▶ [Source data]:
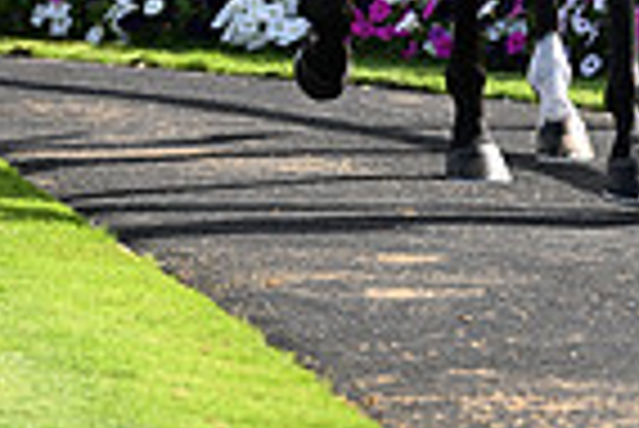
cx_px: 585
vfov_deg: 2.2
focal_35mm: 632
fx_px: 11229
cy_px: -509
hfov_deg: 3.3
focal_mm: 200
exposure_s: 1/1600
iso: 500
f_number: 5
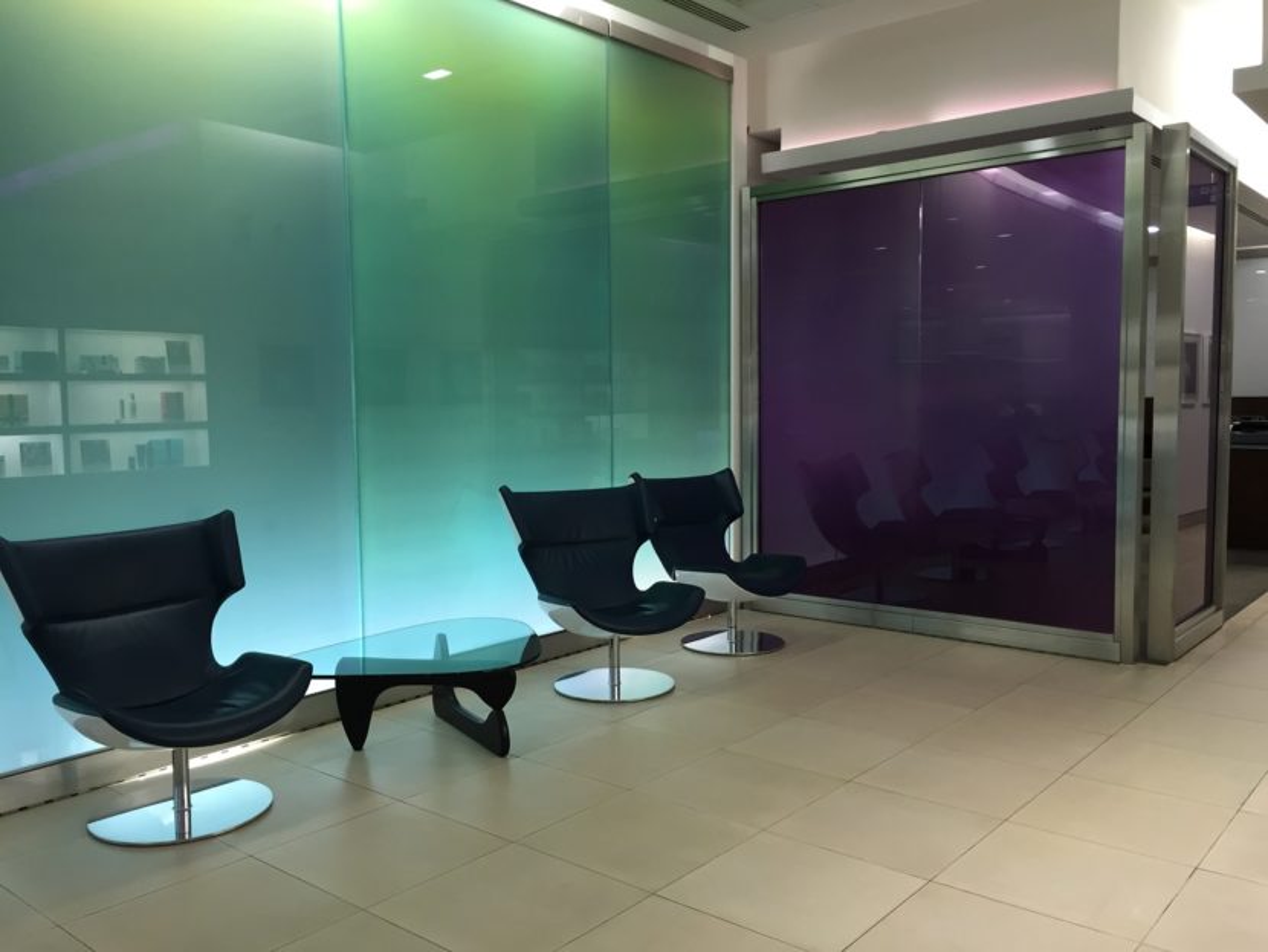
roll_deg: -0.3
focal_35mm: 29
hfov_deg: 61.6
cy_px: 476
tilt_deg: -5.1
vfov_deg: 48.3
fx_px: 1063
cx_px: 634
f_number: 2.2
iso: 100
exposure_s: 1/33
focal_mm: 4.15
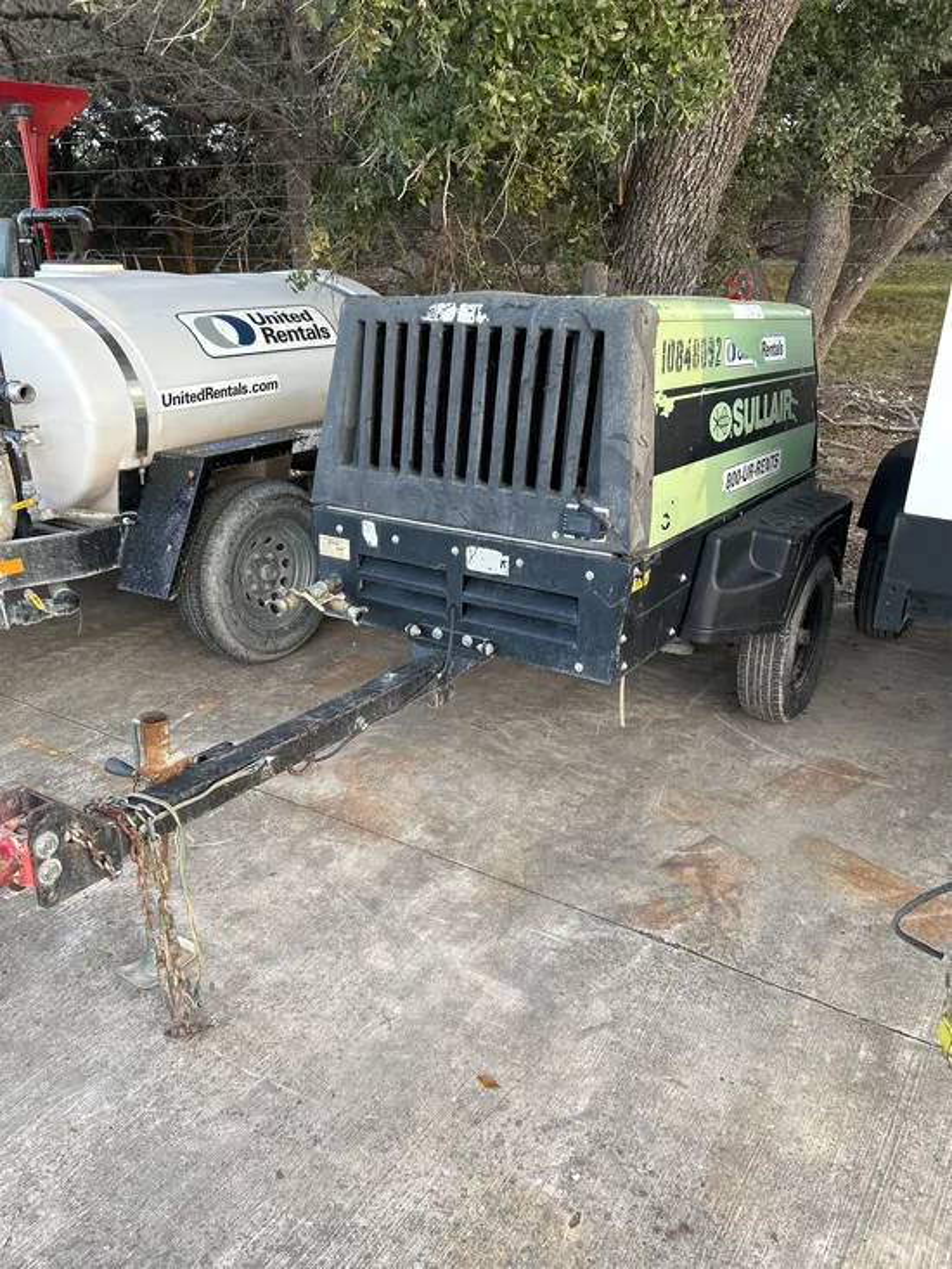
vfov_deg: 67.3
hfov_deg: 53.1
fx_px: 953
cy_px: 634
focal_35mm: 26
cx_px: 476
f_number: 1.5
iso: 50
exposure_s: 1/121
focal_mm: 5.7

---

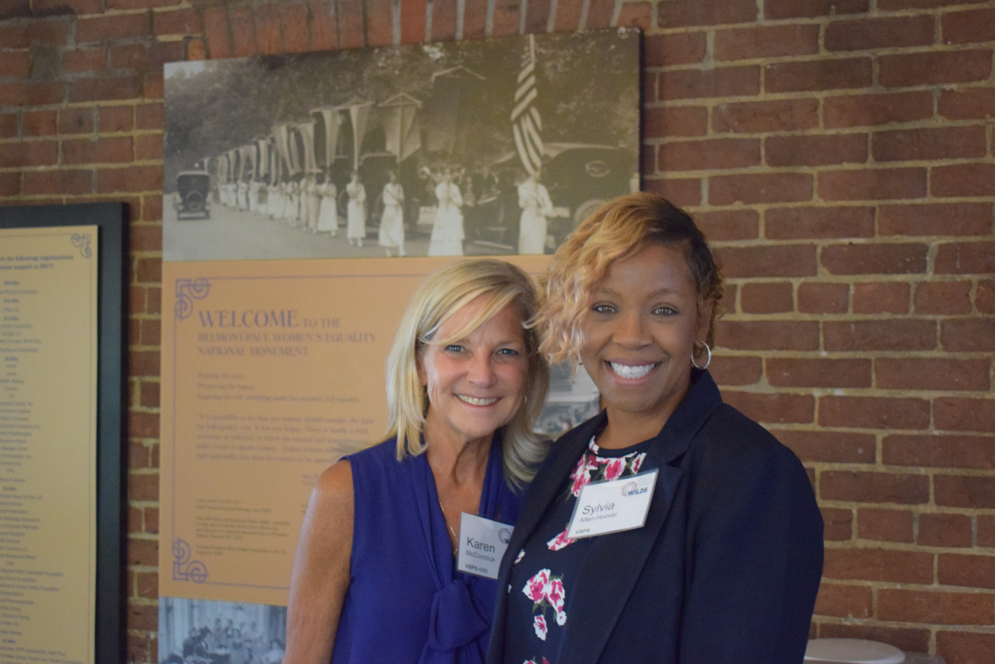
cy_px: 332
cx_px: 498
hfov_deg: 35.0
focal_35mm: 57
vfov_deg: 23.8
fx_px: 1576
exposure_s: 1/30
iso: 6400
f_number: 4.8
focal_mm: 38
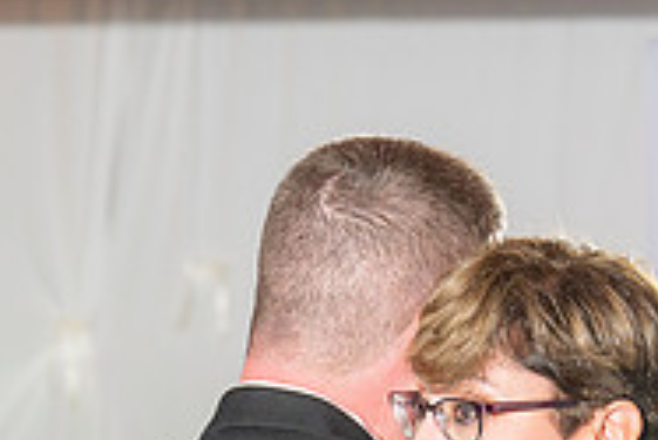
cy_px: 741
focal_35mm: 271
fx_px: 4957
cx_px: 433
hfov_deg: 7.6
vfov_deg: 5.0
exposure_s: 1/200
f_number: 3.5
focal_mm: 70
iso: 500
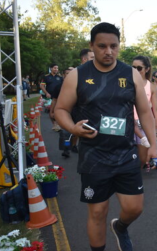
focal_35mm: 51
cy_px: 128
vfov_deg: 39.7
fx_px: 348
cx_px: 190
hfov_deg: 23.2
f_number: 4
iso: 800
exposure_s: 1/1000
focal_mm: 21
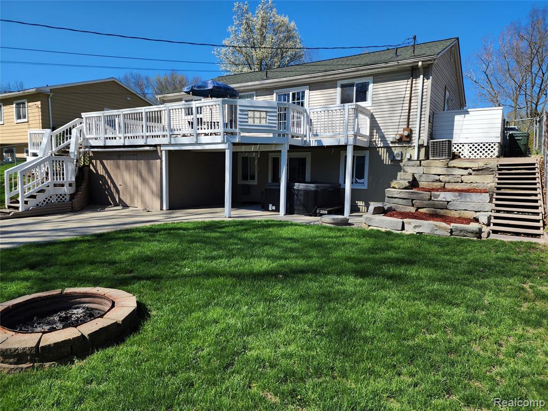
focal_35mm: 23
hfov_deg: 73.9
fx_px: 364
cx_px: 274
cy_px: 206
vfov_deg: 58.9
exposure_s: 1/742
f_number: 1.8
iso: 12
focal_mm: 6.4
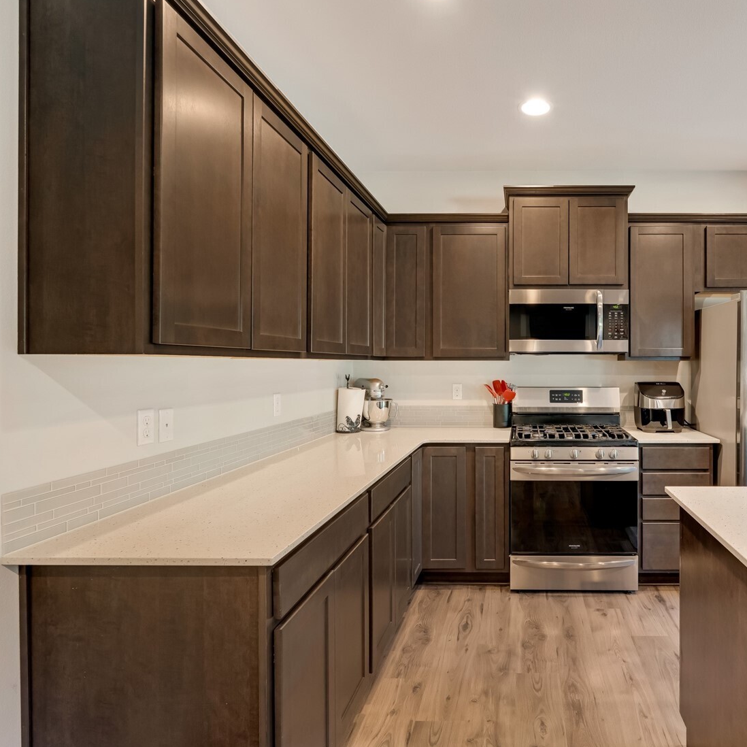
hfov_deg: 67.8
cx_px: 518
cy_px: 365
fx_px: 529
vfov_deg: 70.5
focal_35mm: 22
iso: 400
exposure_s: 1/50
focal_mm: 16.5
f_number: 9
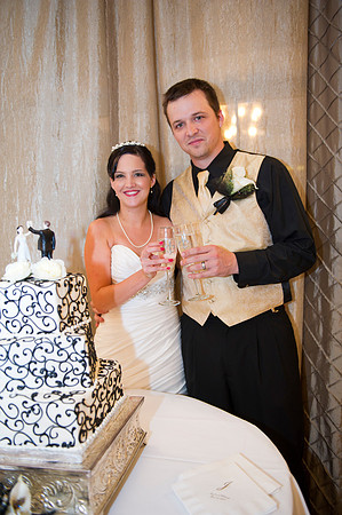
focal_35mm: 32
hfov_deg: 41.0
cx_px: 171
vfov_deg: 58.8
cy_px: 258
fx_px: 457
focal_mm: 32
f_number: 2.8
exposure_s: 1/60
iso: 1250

▶ [Task item]: In the listing above, the required lines run from the line with "focal_mm: 4.15" through the line with "focal_mm: 5.7". Output exactly those lines, omitting pictures.

▶ [Task answer]:
focal_mm: 4.15
vfov_deg: 67.3
hfov_deg: 53.1
fx_px: 953
cy_px: 634
focal_35mm: 26
cx_px: 476
f_number: 1.5
iso: 50
exposure_s: 1/121
focal_mm: 5.7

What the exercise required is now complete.